<<<<

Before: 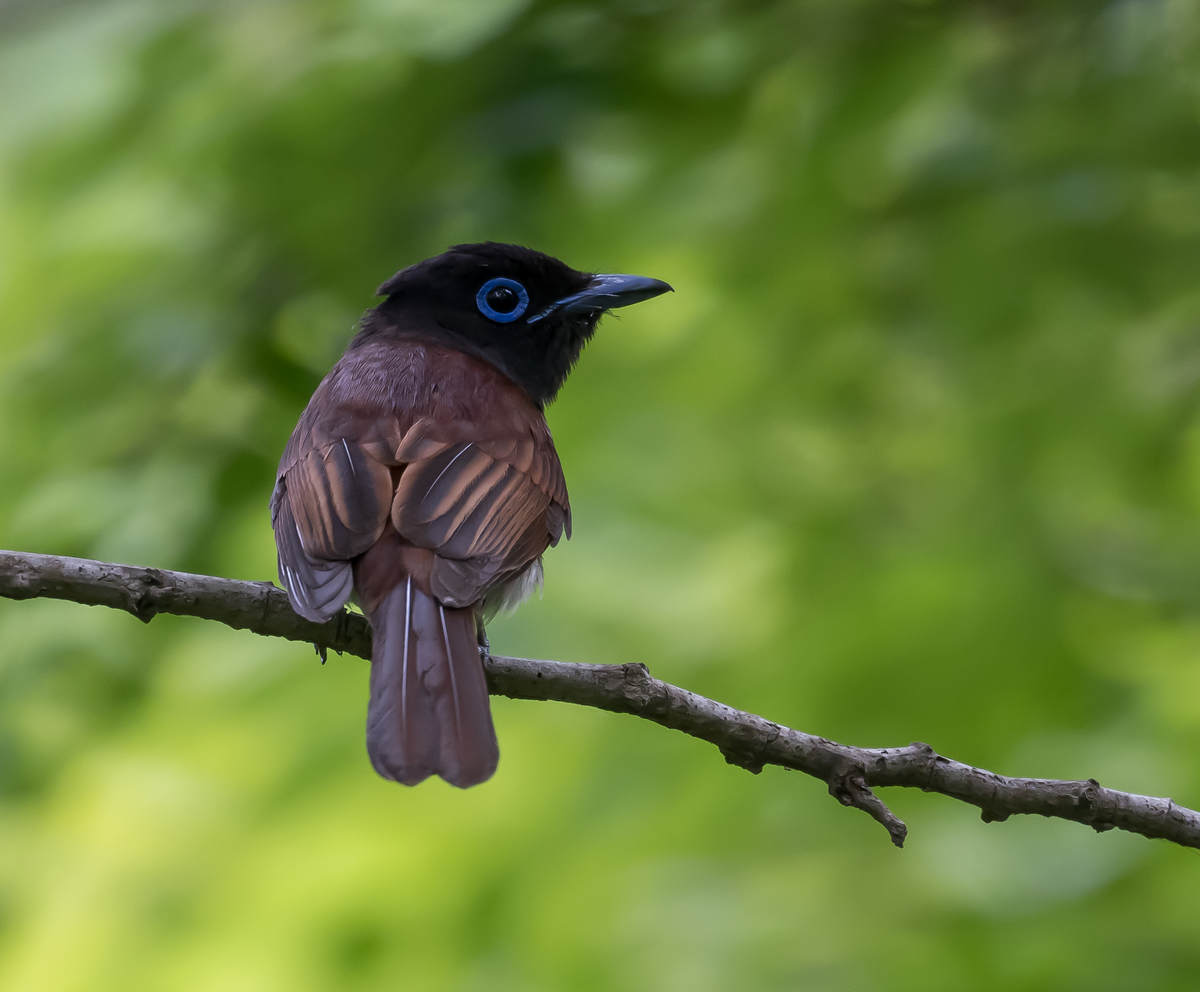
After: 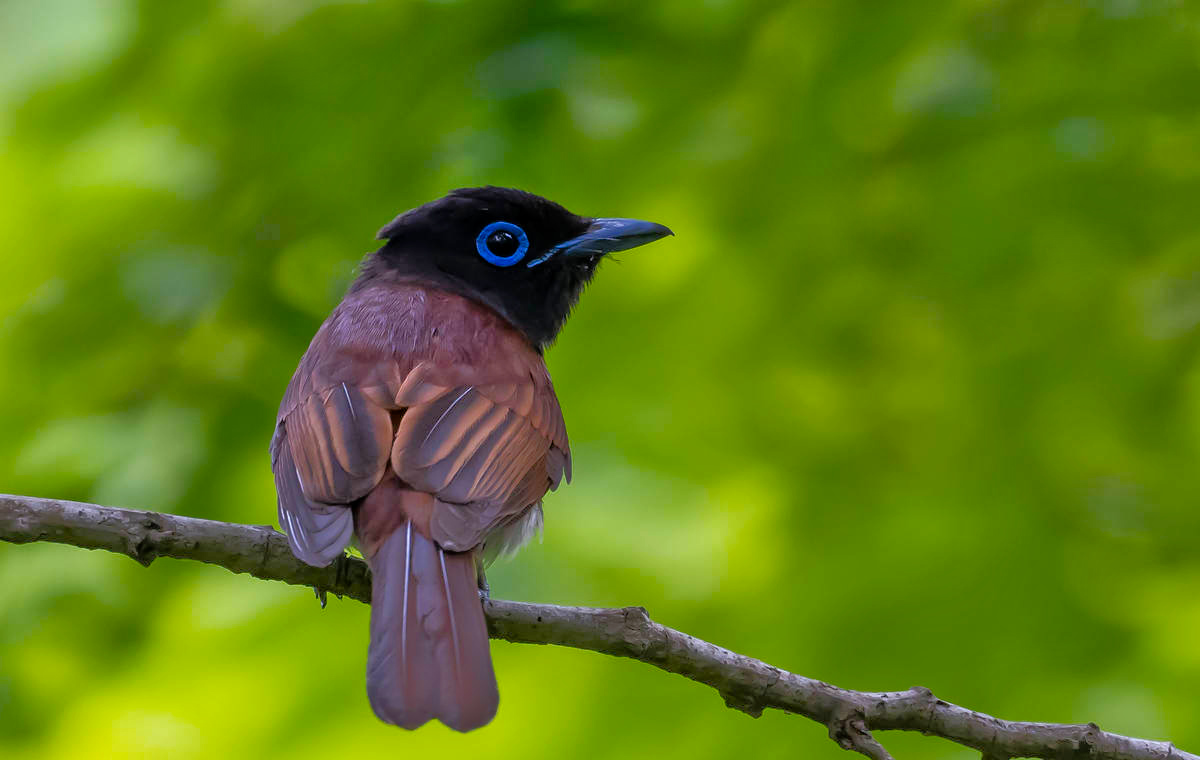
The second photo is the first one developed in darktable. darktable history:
tone equalizer: -8 EV -0.528 EV, -7 EV -0.319 EV, -6 EV -0.083 EV, -5 EV 0.413 EV, -4 EV 0.985 EV, -3 EV 0.791 EV, -2 EV -0.01 EV, -1 EV 0.14 EV, +0 EV -0.012 EV, smoothing 1
color balance rgb: linear chroma grading › global chroma 15%, perceptual saturation grading › global saturation 30%
crop: top 5.667%, bottom 17.637%
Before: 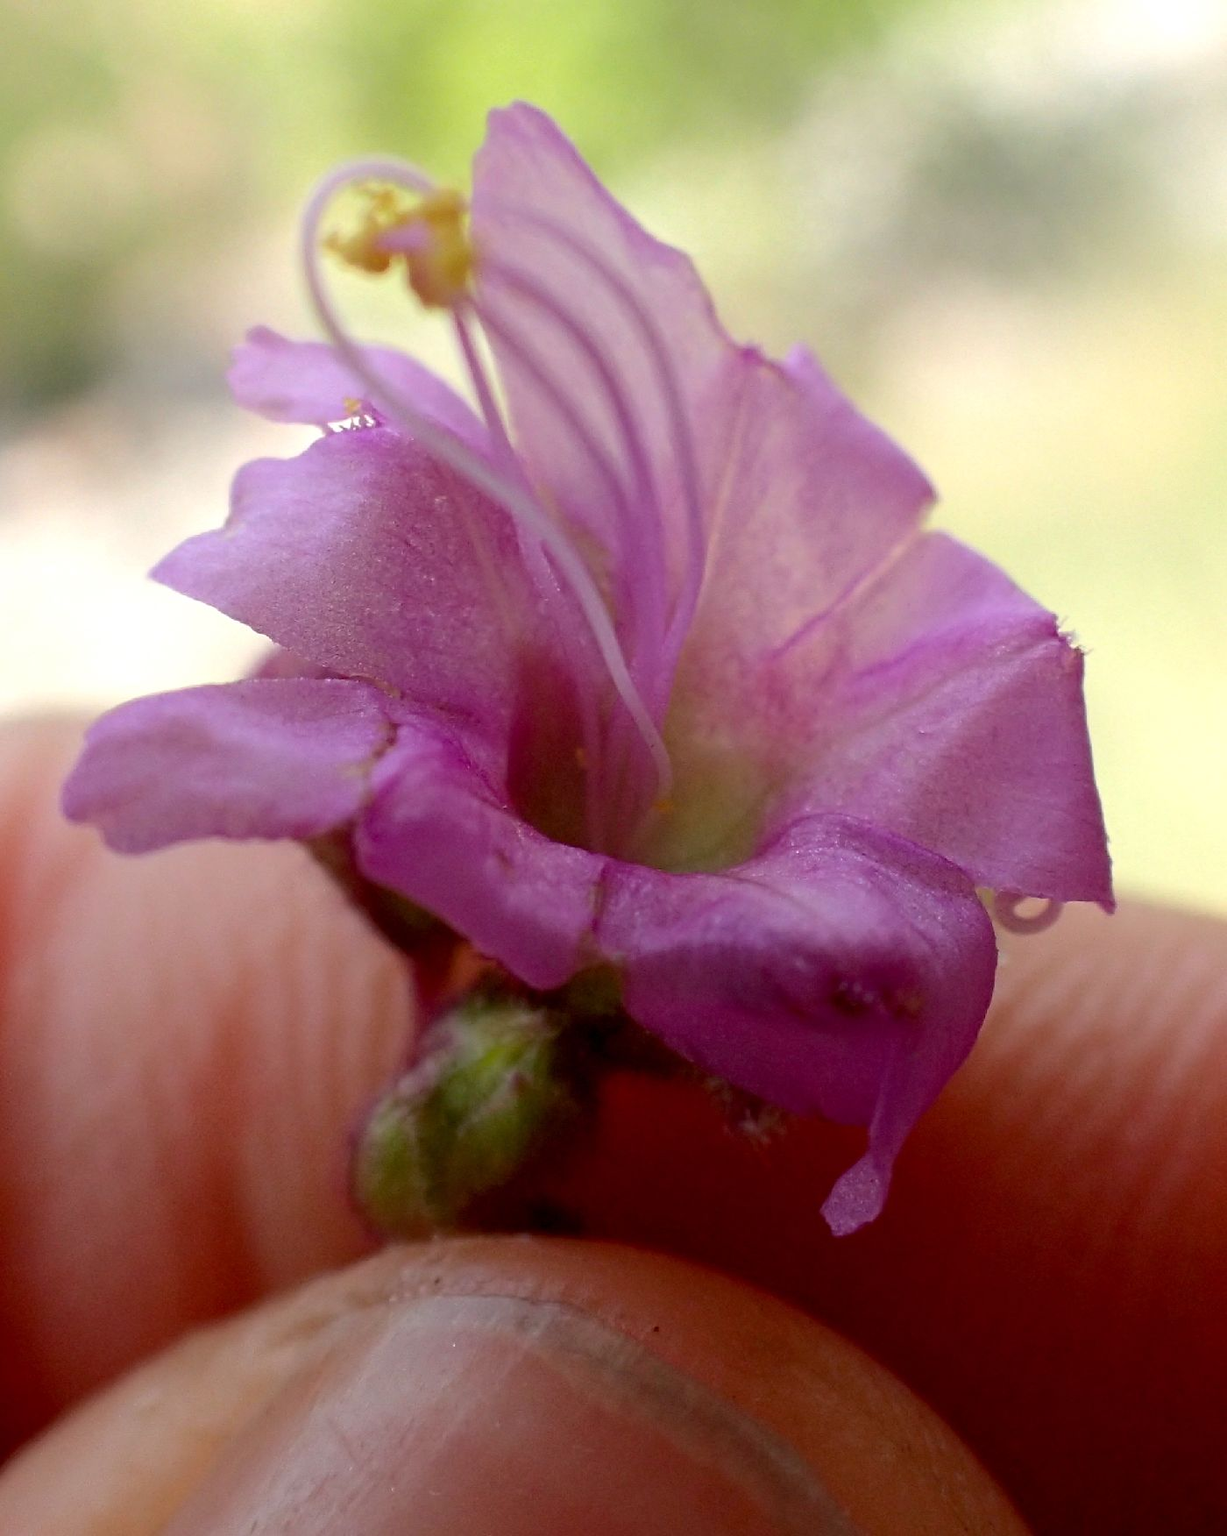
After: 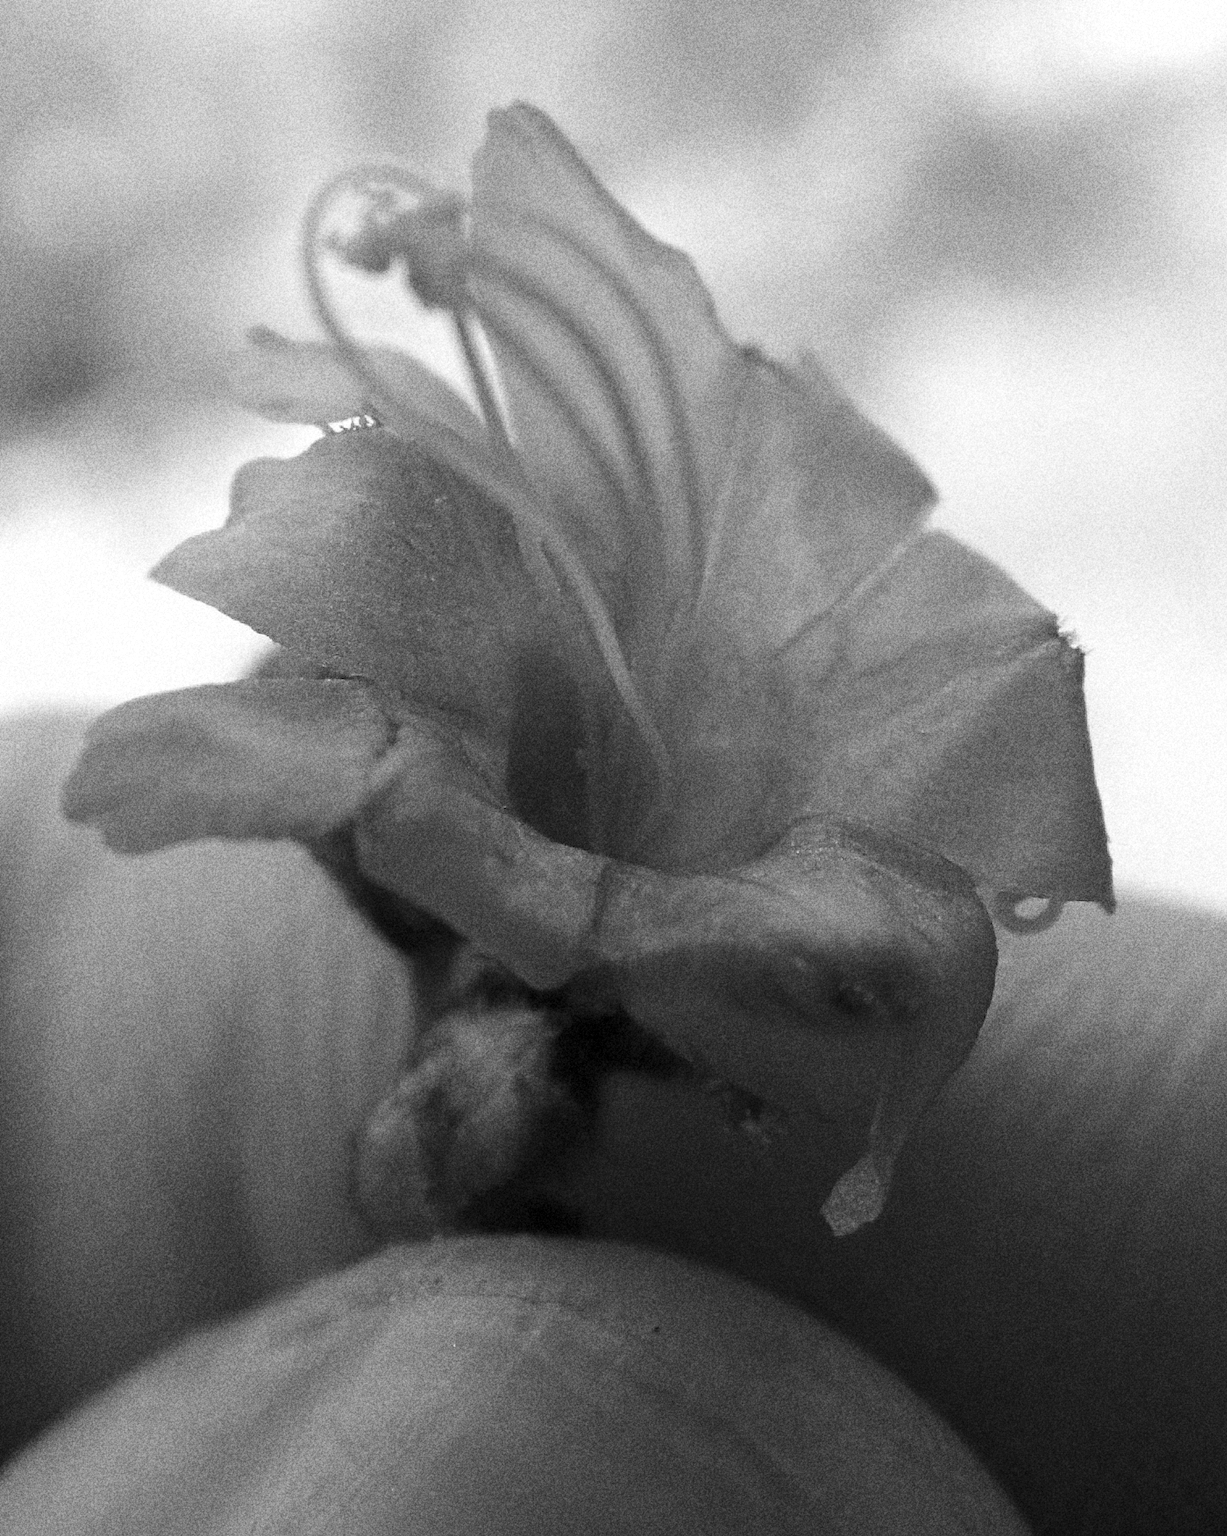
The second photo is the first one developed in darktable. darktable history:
grain: coarseness 14.49 ISO, strength 48.04%, mid-tones bias 35%
monochrome: on, module defaults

>>>>

Problem requirements:
Copy the entries above word for word, starting at the very beginning and ending with the line that contains "color balance rgb: linear", including that line. Omit the pictures.

Completed exercise:
Before: 
After: 
The second photo is the first one developed in darktable. darktable history:
tone equalizer: -8 EV -0.528 EV, -7 EV -0.319 EV, -6 EV -0.083 EV, -5 EV 0.413 EV, -4 EV 0.985 EV, -3 EV 0.791 EV, -2 EV -0.01 EV, -1 EV 0.14 EV, +0 EV -0.012 EV, smoothing 1
color balance rgb: linear chroma grading › global chroma 15%, perceptual saturation grading › global saturation 30%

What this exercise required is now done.